なお回復期リハビリ病棟は、状態に応じて入院できる期間が決まっています。
脳卒中後であれば、180日までリハビリ病棟での入院が可能です。
訓練によって日常生活の動作を獲得し、自立して生活できるようになれば、退院が近づきます。
具体的な退院日は、主治医が判断することになります。
ただ状態によっては、退院後も外来等でリハビリを継続することがあります。
回復期リハビリテーション病棟・病院にかかる費用
では、回復期リハビリテーション病棟に入院した際の費用について、ご説明します。
入院にかかる費用は、医療費、居住費、室料差額などで決まります。
また健康保険を用いて支払いをするのか、自費でリハビリを受けるのかでも、費用に違いが生じます。
一般的には健康保険を利用しますが、その場合は、年齢、収入などに応じて負担する額の割合や月当たりの負担額の上限が定められています。

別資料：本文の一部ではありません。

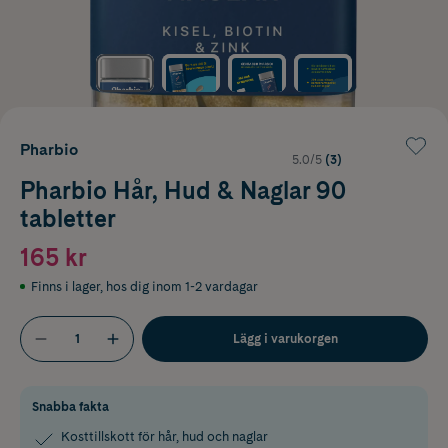
Pharbio
5.0/5
(3)
Pharbio Hår, Hud & Naglar 90
tabletter
165 kr
Finns i lager
,
hos dig inom 1-2 vardagar
Lägg i varukorgen
Snabba fakta
Kosttillskott för hår, hud och naglar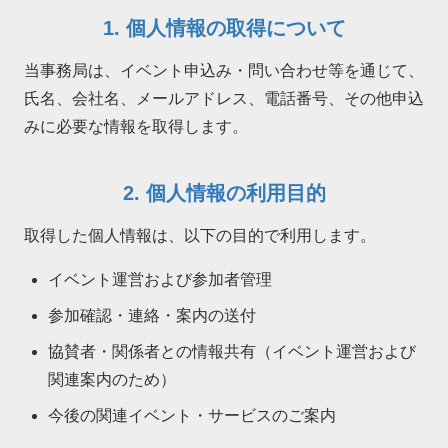
1. 個人情報の取得について
当事務局は、イベント申込み・問い合わせ等を通じて、
氏名、会社名、メールアドレス、電話番号、その他申込
みに必要な情報を取得します。
2. 個人情報の利用目的
取得した個人情報は、以下の目的で利用します。
イベント運営および参加者管理
参加確認・連絡・案内の送付
協賛者・関係者との情報共有（イベント運営および
関連案内のため）
今後の関連イベント・サービスのご案内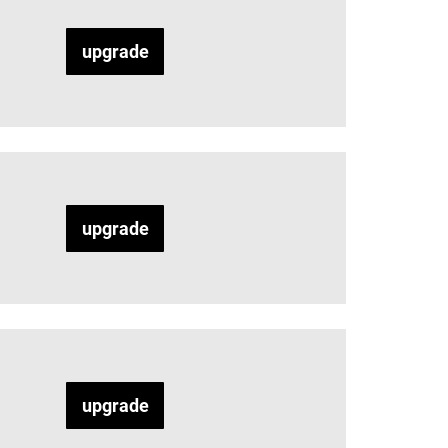
upgrade
upgrade
upgrade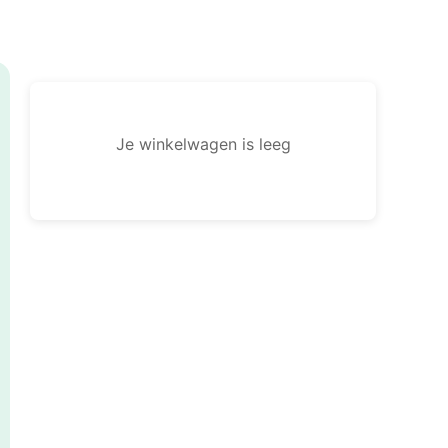
Je winkelwagen is leeg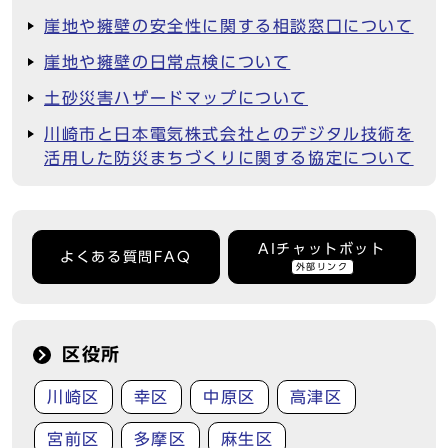
崖地や擁壁の安全性に関する相談窓口について
崖地や擁壁の日常点検について
土砂災害ハザードマップについて
川崎市と日本電気株式会社とのデジタル技術を
活用した防災まちづくりに関する協定について
AIチャットボット
よくある質問FAQ
外部リンク
区役所
川崎区
幸区
中原区
高津区
宮前区
多摩区
麻生区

例えば、75歳以上であれば、通常は後期高齢者として1割負担となりますが、75歳以上でも現役並みの所得があれば、負担は3割となります。
しかし、高額医療費制度を利用すると、自己負担額に上限が設けられ、実際に支払う額は抑えられます。
なお病院側のリハビリテーションを提供できる体制によって、リハビリテーション料にも違いがあります。
十分な医師や理学療法士・作業療法士が在籍していると、それだけ密にリハビリを受けることができますので、リハビリテーション料は高くなります。
これらの情報をもとに、少し実例をご紹介します。
回復期病棟では、通常一日に数時間程度のリハビリが必要になりますが、これはリハビリ単位にすると6〜9単位に相当します。
リハビリを提供する体制が中程度であるリハビリテーション料(Ⅱ)であれば、1単位当たり2,000円になるので、6〜9単位であれば1日のリハビリの料金は12,000〜18,000円になります。
これを3ヶ月(90日)続けた場合、総額は108万から162万円になります。
もし75歳以上の方がこのようなリハビリを受けた場合、総額の1割が本人の負担額になりますので、窓口での負担は総額で10.8万円〜16.2万円となります。
ただし75歳以上でも現役並みの収入があれば、負担額は3割になり、32.4万円〜48.6万円の支払いとなります。
このほかにも居住費、食事負担額などが所得や年齢に応じて定められています。
また保険適応外の費用として個室利用料、病衣レンタル料なども必要に応じて支払うことになります。
実際の費用は必要とするリハビリ等によって差がありますが、後期高齢者であり、現役並みの収入がある場合は収入額に応じて15〜30万円程度、低所得であれば5万円程度が月当たりの費用となります。
しかし高額医療費を申請すると、自己負担の上限額に応じて差額が支給されます。
また上限額に達する回数が12ヶ月以内で3回以上ある場合、多数回該当としてさらに上限額が下がります。
さらには同一世帯で同じ健康保険に加入されている場合、世帯合算という制度もありますので、より負担が軽減されます。
まとめ
リハビリテーションのために入院する際に必要となる費用についてご説明しました。
特に高額医療費等の支給を受ける場合は、地域の役所や入院した施設のソーシャルワーカーに確認しておくことをお勧めいたします。
少しでも負担を軽くするため、このような制度の活用をご検討ください。
よくあるご質問
リハビリ病院いつまでいれる?
復期リハビリテーション病棟は脳血管障害、脊髄損傷の場合は150日(高次脳機能障害を伴う脳血管障害や重症脊髄損傷の場合は180日)、大腿骨や骨盤などの骨折後は最大90日の入院が可能です。リハビリ病院でも一般病床に入院する場合はこの上限はなくなります。